Readability formulas are developed for a readership (e.g. primary school children, students), a text genre (e.g. fiction, technical manuals), and are language specific. One cannot use a readability formula and interpret its results if one doesn't consider language, text genre, and target audience/reader. TextQuest/ReFo selects the appropriate readability formula(s).
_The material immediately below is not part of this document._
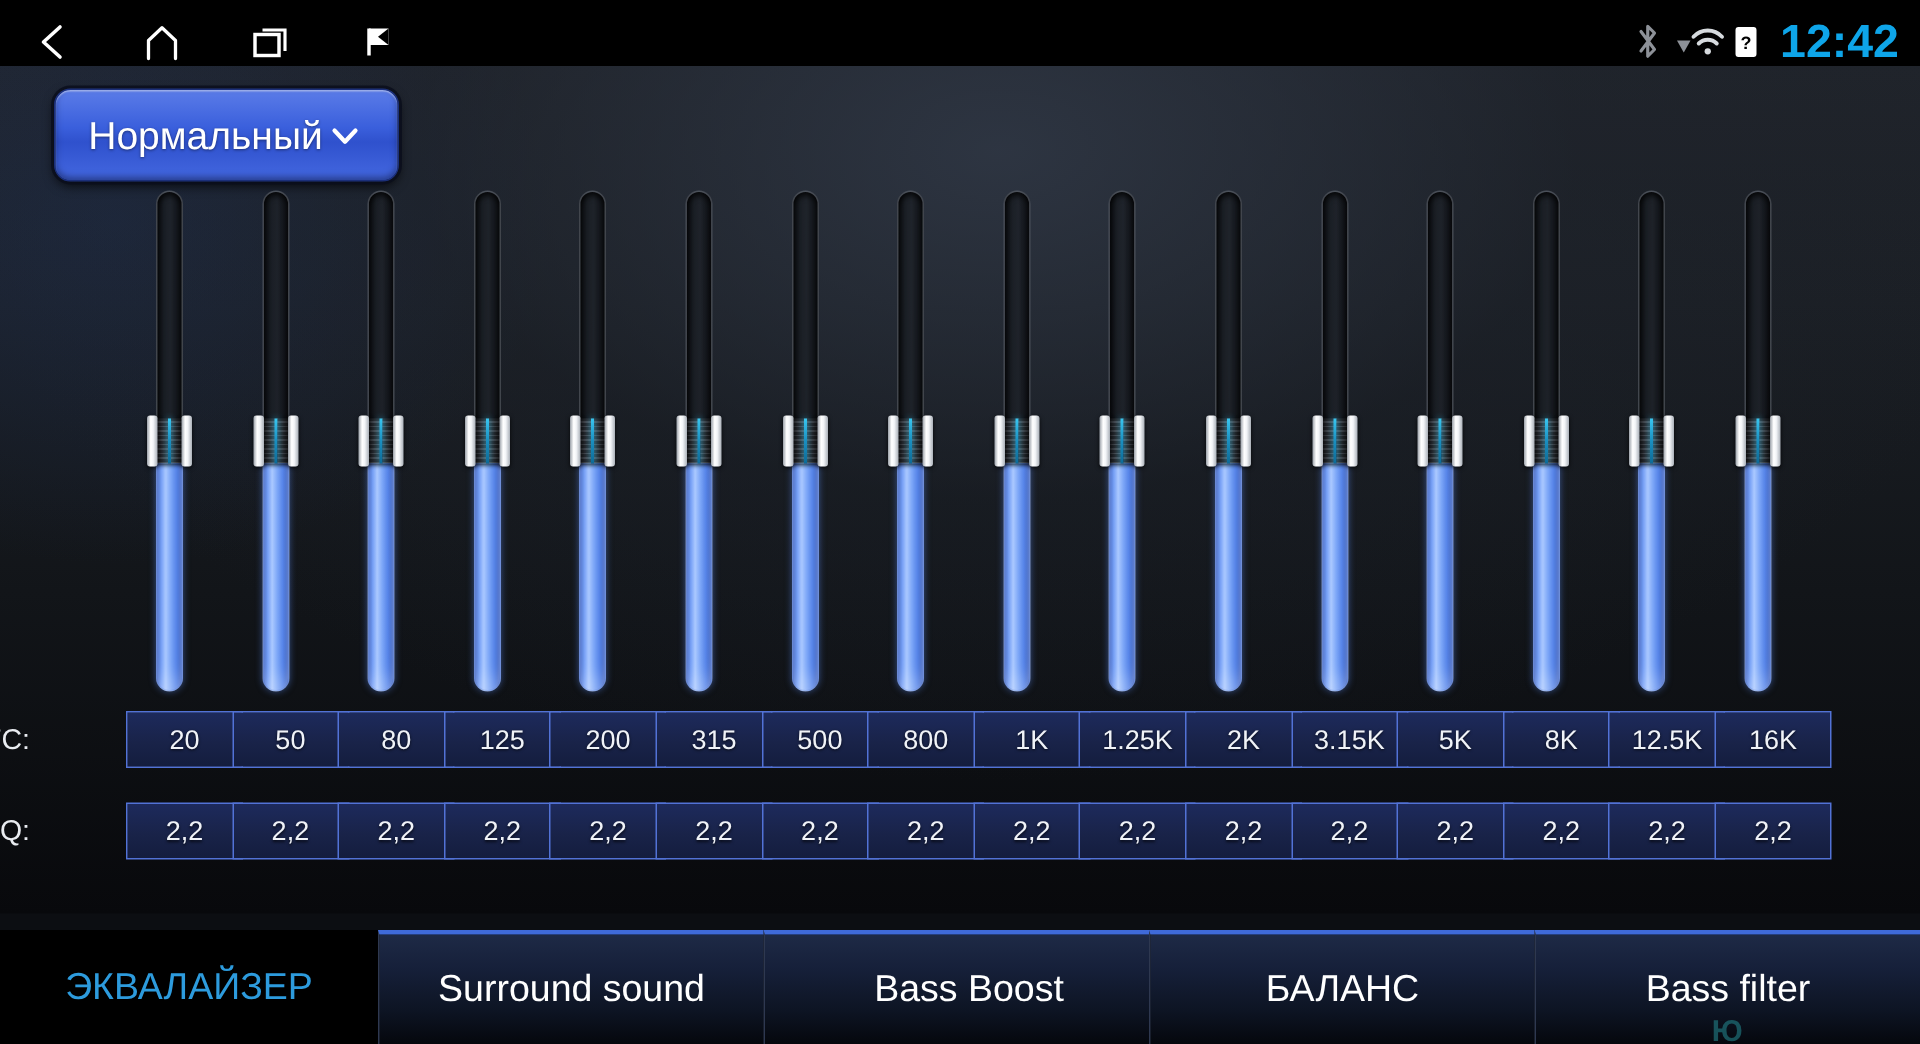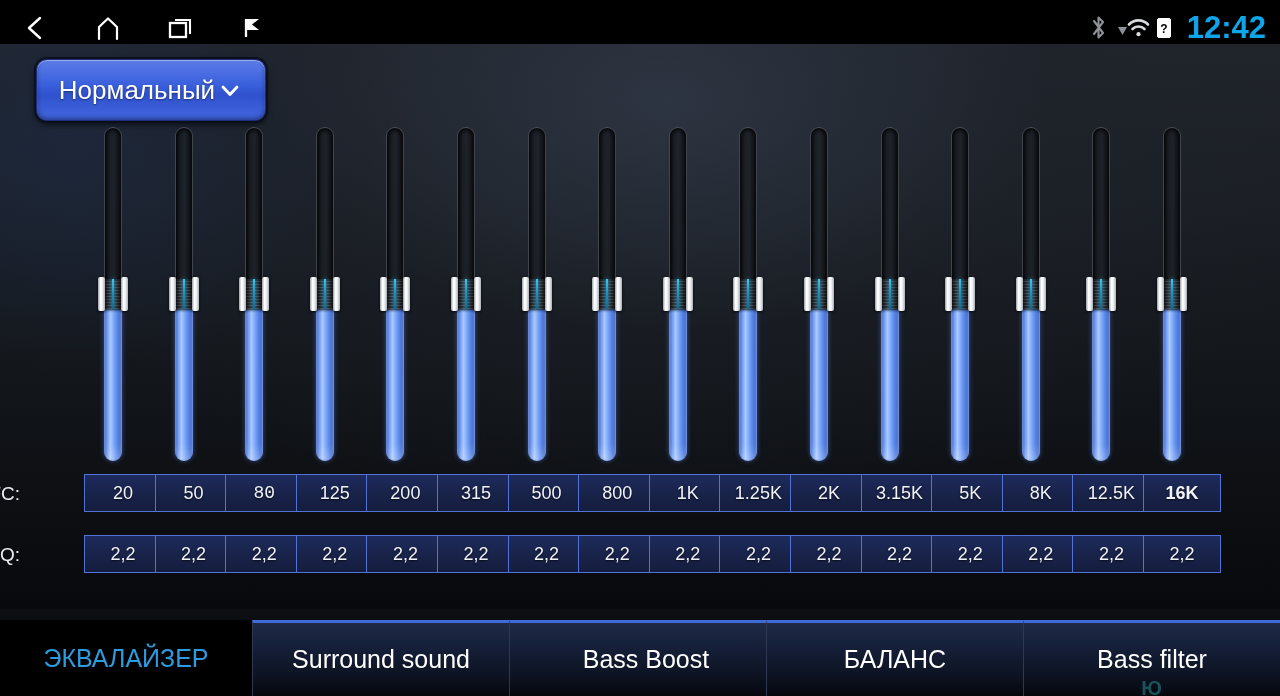"80" div.vbox { font-family: Liberation Mono, monospace -> none }
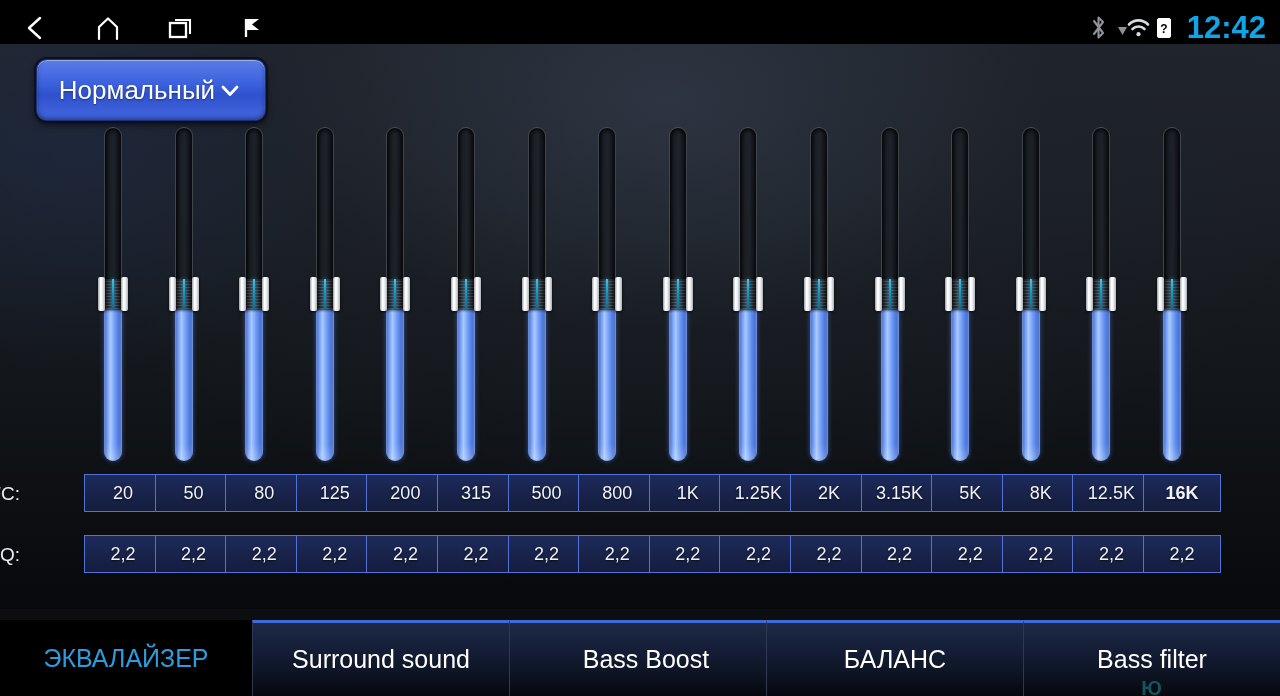"16K" div.vbox { font-weight: bold -> none }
Problems with readability formulas

The best criteria that explain the most variance of the cloze procedure are sentence length - measured in average words per sentence, and word length - measured in syllables or in characters per word. Also rare words or familiar words (like in the Dale-Chall formulas) explain a huge amount of the variance. Although it seems easy to count sentences, words, syllables, and letters. But computer software has to tackle some problems:

  1. Sentences: A sentence ends with either a period, question mark, or exclamation mark. The problem is the period which can also be part of a decimal number, or is used for abbrevations. TextQuest/ReFo uses abbrevation lists, depending on the language of the text. However, if an abbrevation in your text in not in the list, you should remove the period so that this abbrevation period is not considered to be the end of a sentence. More details are described in the section Preparation of the text.
  2. Words: It is easy to count the letters of a word. Mostly words are separated by blanks, but sometimes this is not the case with hyphens that separate two words - there are two words, but there are not blanks before or after the hyphen. So this sequence of two words is counted as one word.
  3. Syllables: It seems to be easy. You pronounce a word and count the syllables, but very often there are big differences between spoken and written language. TextQuest/ReFo uses different algorithms to count syllables, depending on the language. English is an exception, because there are so many exceptions that the database of the Carnegie Mellon University is used for counting syllables.
  4. Word lists: The readability formulas of Dale-Chall, Spaulding, Bamberger/Vanecek, Tränkle/Bailer and Amstad use word lists. These are integrated in TextQuest/ReFo, and were edited according to the instructions of the original papers rsp. books. The Dale-Chall wordlist of 1995 consists of 3000 word forms that the most 10year olds in the USA know, but not grammatical forms like the regular plural of nouns, regular past perfect tense forms and progressive forms of verbs as well as different spellings of British English. All these words were added to the original Dale-Chall word list that TextQuest/ReFo uses, more than 8,000 word forms - a unique feature.